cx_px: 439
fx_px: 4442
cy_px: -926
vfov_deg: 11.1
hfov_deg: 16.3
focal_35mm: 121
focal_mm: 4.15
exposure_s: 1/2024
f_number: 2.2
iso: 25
========================================
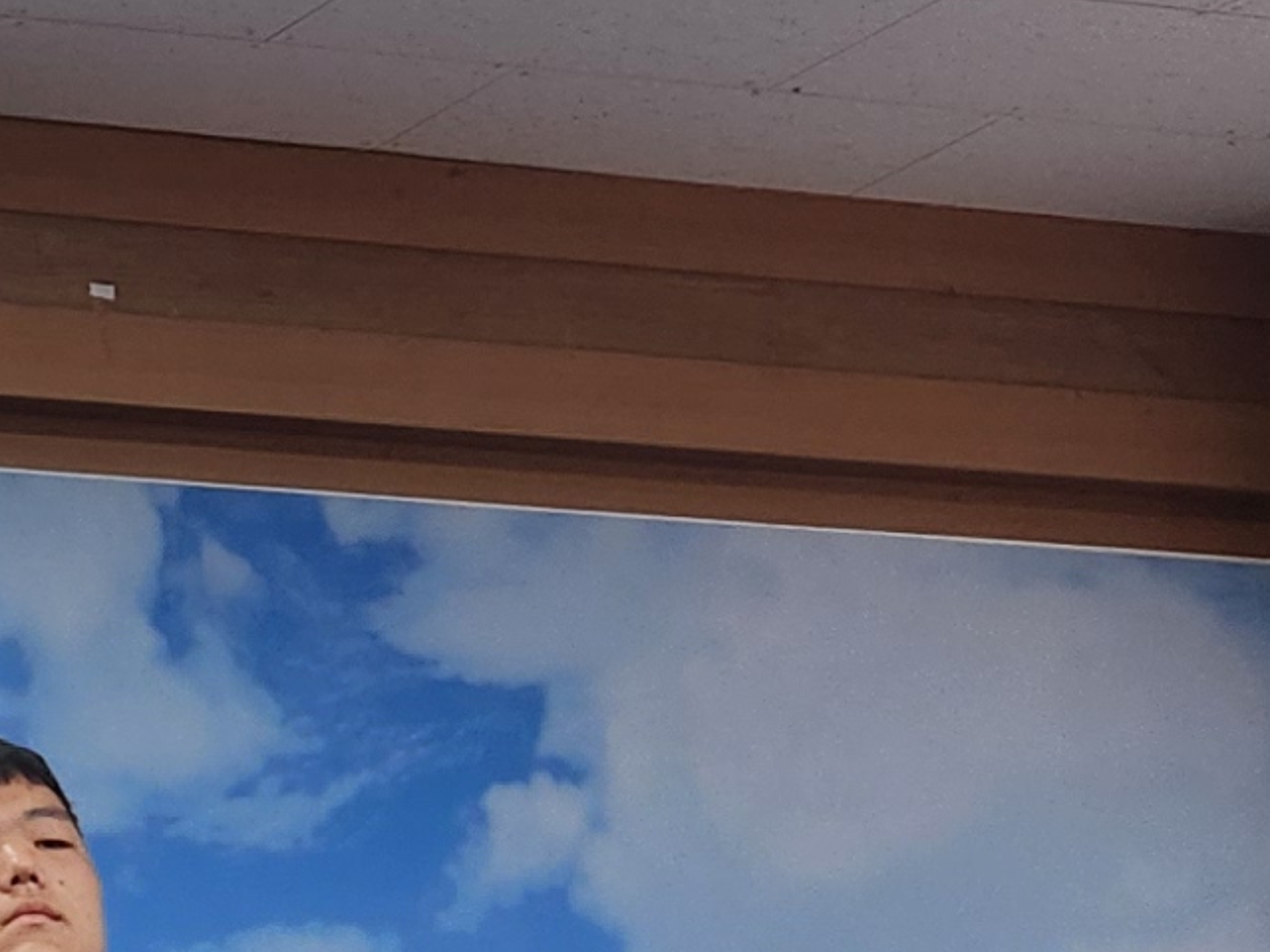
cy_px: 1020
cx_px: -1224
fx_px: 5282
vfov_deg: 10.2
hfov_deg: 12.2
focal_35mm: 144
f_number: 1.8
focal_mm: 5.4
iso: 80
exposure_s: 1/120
========================================
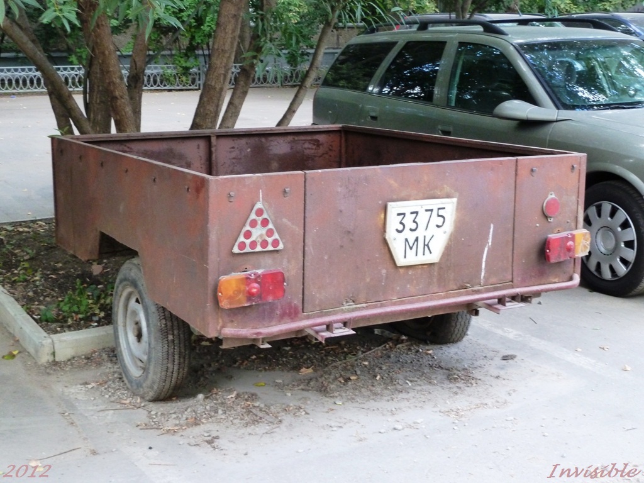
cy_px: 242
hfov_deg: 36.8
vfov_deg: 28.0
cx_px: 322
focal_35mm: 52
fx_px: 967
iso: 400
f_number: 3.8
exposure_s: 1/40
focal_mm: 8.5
========================================
▸ **WHAT IS EXPECTED**
Using the entries shown above, reproduce verbatim the lines from the line bearing "vfov_deg: 28.0" to the line bearing "focal_mm: 8.5", inclusive.

▸ **EXERCISE RESULT**
vfov_deg: 28.0
cx_px: 322
focal_35mm: 52
fx_px: 967
iso: 400
f_number: 3.8
exposure_s: 1/40
focal_mm: 8.5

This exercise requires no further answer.